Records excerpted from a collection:
▽
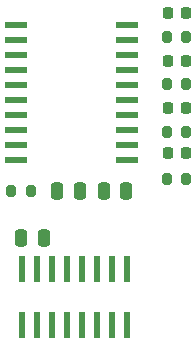
<source format=gtp>
%TF.GenerationSoftware,KiCad,Pcbnew,9.0.2*%
%TF.CreationDate,2025-09-02T23:35:07-07:00*%
%TF.ProjectId,driver,64726976-6572-42e6-9b69-6361645f7063,rev?*%
%TF.SameCoordinates,Original*%
%TF.FileFunction,Paste,Top*%
%TF.FilePolarity,Positive*%
%FSLAX46Y46*%
G04 Gerber Fmt 4.6, Leading zero omitted, Abs format (unit mm)*
G04 Created by KiCad (PCBNEW 9.0.2) date 2025-09-02 23:35:07*
%MOMM*%
%LPD*%
G01*
G04 APERTURE LIST*
G04 Aperture macros list*
%AMRoundRect*
0 Rectangle with rounded corners*
0 $1 Rounding radius*
0 $2 $3 $4 $5 $6 $7 $8 $9 X,Y pos of 4 corners*
0 Add a 4 corners polygon primitive as box body*
4,1,4,$2,$3,$4,$5,$6,$7,$8,$9,$2,$3,0*
0 Add four circle primitives for the rounded corners*
1,1,$1+$1,$2,$3*
1,1,$1+$1,$4,$5*
1,1,$1+$1,$6,$7*
1,1,$1+$1,$8,$9*
0 Add four rect primitives between the rounded corners*
20,1,$1+$1,$2,$3,$4,$5,0*
20,1,$1+$1,$4,$5,$6,$7,0*
20,1,$1+$1,$6,$7,$8,$9,0*
20,1,$1+$1,$8,$9,$2,$3,0*%
G04 Aperture macros list end*
%ADD10R,0.558800X2.184400*%
%ADD11R,1.981200X0.558800*%
%ADD12RoundRect,0.250000X-0.250000X-0.475000X0.250000X-0.475000X0.250000X0.475000X-0.250000X0.475000X0*%
%ADD13RoundRect,0.200000X-0.200000X-0.275000X0.200000X-0.275000X0.200000X0.275000X-0.200000X0.275000X0*%
%ADD14RoundRect,0.218750X-0.218750X-0.256250X0.218750X-0.256250X0.218750X0.256250X-0.218750X0.256250X0*%
%ADD15RoundRect,0.250000X0.250000X0.475000X-0.250000X0.475000X-0.250000X-0.475000X0.250000X-0.475000X0*%
G04 APERTURE END LIST*
D10*
%TO.C,PISO1*%
X47110000Y-64362200D03*
X48380000Y-64362200D03*
X49650000Y-64362200D03*
X50920000Y-64362200D03*
X52190000Y-64362200D03*
X53460000Y-64362200D03*
X54730000Y-64362200D03*
X56000000Y-64362200D03*
X56000000Y-59637800D03*
X54730000Y-59637800D03*
X53460000Y-59637800D03*
X52190000Y-59637800D03*
X50920000Y-59637800D03*
X49650000Y-59637800D03*
X48380000Y-59637800D03*
X47110000Y-59637800D03*
%TD*%
D11*
%TO.C,Driver1*%
X56000000Y-50430000D03*
X56000000Y-49160000D03*
X56000000Y-47890000D03*
X56000000Y-46620000D03*
X56000000Y-45350000D03*
X56000000Y-44080000D03*
X56000000Y-42810000D03*
X56000000Y-41540000D03*
X56000000Y-40270000D03*
X56000000Y-39000000D03*
X46627400Y-39000000D03*
X46627400Y-40270000D03*
X46627400Y-41540000D03*
X46627400Y-42810000D03*
X46627400Y-44080000D03*
X46627400Y-45350000D03*
X46627400Y-46620000D03*
X46627400Y-47890000D03*
X46627400Y-49160000D03*
X46627400Y-50430000D03*
%TD*%
D12*
%TO.C,C3*%
X50100000Y-53000000D03*
X52000000Y-53000000D03*
%TD*%
D13*
%TO.C,R4*%
X59350000Y-52000000D03*
X61000000Y-52000000D03*
%TD*%
%TO.C,R3*%
X59350000Y-48000000D03*
X61000000Y-48000000D03*
%TD*%
D14*
%TO.C,D1*%
X59425000Y-38000000D03*
X61000000Y-38000000D03*
%TD*%
D12*
%TO.C,C2*%
X47050000Y-57000000D03*
X48950000Y-57000000D03*
%TD*%
D14*
%TO.C,D2*%
X59425000Y-42000000D03*
X61000000Y-42000000D03*
%TD*%
%TO.C,D3*%
X59425000Y-46000000D03*
X61000000Y-46000000D03*
%TD*%
D13*
%TO.C,R2*%
X59350000Y-44000000D03*
X61000000Y-44000000D03*
%TD*%
D15*
%TO.C,C1*%
X55950000Y-53000000D03*
X54050000Y-53000000D03*
%TD*%
D14*
%TO.C,D4*%
X59425000Y-49849000D03*
X61000000Y-49849000D03*
%TD*%
D13*
%TO.C,R5*%
X46175000Y-53000000D03*
X47825000Y-53000000D03*
%TD*%
%TO.C,R1*%
X59350000Y-40000000D03*
X61000000Y-40000000D03*
%TD*%
M02*

</source>
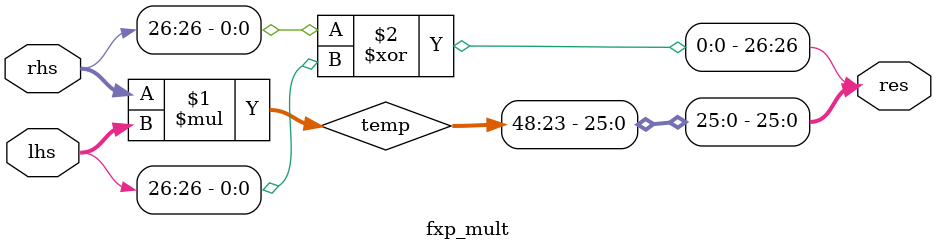
<source format=v>
module fxp_mult #(parameter WIDTH = 27, parameter FBITS = 23) (
    input wire signed [WIDTH - 1:0] rhs,
    input wire signed [WIDTH - 1:0] lhs,
    output wire signed [WIDTH - 1:0] res
);
wire [WIDTH * 2 - 1:0] temp;
assign temp = rhs * lhs;
assign res = {rhs[WIDTH - 1] ^lhs[WIDTH - 1],temp[(WIDTH + FBITS - 2) :FBITS]};

endmodule
</source>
△
**ABOUT THIS EXERCISE**
Search the entries for "corners" and copy out each line that has it.

**SOLUTION TO THIS TASK**
0 Rectangle with rounded corners*
0 $2 $3 $4 $5 $6 $7 $8 $9 X,Y pos of 4 corners*
0 Add a 4 corners polygon primitive as box body*
0 Add four circle primitives for the rounded corners*
0 Add four rect primitives between the rounded corners*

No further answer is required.